### Prompt
Could you copy out, unchanged, the stretch of the records from the line containing "Bei Abholung/Montage in Werkstatt" through the line containing "Presidente Legítimo de", with both of those lines included?

### Data listing

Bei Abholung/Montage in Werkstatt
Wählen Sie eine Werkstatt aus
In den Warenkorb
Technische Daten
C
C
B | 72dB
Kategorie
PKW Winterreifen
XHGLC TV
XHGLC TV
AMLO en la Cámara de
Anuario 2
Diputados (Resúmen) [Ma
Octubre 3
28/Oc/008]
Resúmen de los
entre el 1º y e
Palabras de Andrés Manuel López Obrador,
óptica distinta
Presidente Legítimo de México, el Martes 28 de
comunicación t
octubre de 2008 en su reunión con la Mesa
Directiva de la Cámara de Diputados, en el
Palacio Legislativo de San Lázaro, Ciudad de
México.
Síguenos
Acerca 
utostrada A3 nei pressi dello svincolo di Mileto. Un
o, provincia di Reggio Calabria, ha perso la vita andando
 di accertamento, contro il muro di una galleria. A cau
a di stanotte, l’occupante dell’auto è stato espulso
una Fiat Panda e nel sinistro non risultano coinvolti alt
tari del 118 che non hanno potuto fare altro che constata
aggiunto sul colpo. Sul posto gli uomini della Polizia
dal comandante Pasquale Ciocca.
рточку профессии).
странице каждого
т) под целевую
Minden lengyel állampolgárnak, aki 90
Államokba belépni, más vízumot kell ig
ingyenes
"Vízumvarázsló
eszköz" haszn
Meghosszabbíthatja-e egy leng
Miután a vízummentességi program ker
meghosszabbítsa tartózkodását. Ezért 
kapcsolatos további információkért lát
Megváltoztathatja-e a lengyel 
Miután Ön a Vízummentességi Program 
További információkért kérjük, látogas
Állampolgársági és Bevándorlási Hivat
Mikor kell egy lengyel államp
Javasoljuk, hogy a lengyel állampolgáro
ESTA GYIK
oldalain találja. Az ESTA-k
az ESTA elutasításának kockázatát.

---

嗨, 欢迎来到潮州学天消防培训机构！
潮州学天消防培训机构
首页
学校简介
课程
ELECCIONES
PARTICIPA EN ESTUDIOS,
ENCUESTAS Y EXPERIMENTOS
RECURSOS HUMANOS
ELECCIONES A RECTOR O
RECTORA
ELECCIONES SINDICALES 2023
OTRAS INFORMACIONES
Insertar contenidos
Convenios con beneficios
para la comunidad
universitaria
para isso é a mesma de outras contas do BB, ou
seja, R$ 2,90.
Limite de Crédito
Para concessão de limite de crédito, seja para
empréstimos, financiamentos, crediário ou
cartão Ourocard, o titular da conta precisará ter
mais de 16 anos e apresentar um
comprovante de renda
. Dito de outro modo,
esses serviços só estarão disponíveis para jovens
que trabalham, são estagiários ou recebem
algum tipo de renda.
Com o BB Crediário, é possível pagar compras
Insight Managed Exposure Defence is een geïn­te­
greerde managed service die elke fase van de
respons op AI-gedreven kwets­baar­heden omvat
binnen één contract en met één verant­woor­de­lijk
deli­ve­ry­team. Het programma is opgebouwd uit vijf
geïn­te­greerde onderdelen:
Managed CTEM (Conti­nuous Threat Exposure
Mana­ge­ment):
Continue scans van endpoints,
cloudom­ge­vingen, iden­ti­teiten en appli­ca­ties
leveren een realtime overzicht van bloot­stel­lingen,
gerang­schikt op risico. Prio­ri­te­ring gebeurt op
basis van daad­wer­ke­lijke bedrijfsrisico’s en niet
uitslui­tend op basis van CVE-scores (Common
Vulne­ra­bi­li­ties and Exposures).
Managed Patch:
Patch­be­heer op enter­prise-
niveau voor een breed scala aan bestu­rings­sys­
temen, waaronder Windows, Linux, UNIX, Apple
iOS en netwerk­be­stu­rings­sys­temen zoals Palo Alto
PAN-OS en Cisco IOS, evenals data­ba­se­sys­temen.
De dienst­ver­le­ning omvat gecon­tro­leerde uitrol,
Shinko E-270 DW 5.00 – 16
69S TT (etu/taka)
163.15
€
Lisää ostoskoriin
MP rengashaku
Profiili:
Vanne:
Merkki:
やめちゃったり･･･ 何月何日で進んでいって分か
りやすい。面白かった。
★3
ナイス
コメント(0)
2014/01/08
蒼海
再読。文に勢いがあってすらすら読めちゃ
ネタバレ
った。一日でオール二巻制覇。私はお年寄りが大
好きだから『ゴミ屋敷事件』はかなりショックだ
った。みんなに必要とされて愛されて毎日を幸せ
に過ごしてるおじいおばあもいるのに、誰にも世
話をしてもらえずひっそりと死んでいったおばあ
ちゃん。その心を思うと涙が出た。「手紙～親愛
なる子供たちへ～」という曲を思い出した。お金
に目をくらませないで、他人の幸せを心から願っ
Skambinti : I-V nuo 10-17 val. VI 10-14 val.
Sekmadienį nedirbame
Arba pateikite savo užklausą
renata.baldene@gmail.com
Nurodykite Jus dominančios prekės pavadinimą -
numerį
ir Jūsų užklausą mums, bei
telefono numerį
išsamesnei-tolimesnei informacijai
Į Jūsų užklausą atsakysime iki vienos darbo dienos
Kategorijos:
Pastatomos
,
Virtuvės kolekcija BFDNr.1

### Result of the exercise
Bei Abholung/Montage in Werkstatt
Wählen Sie eine Werkstatt aus
In den Warenkorb
Technische Daten
C
C
B | 72dB
Kategorie
PKW Winterreifen
XHGLC TV
XHGLC TV
AMLO en la Cámara de
Anuario 2
Diputados (Resúmen) [Ma
Octubre 3
28/Oc/008]
Resúmen de los
entre el 1º y e
Palabras de Andrés Manuel López Obrador,
óptica distinta
Presidente Legítimo de México, el Martes 28 de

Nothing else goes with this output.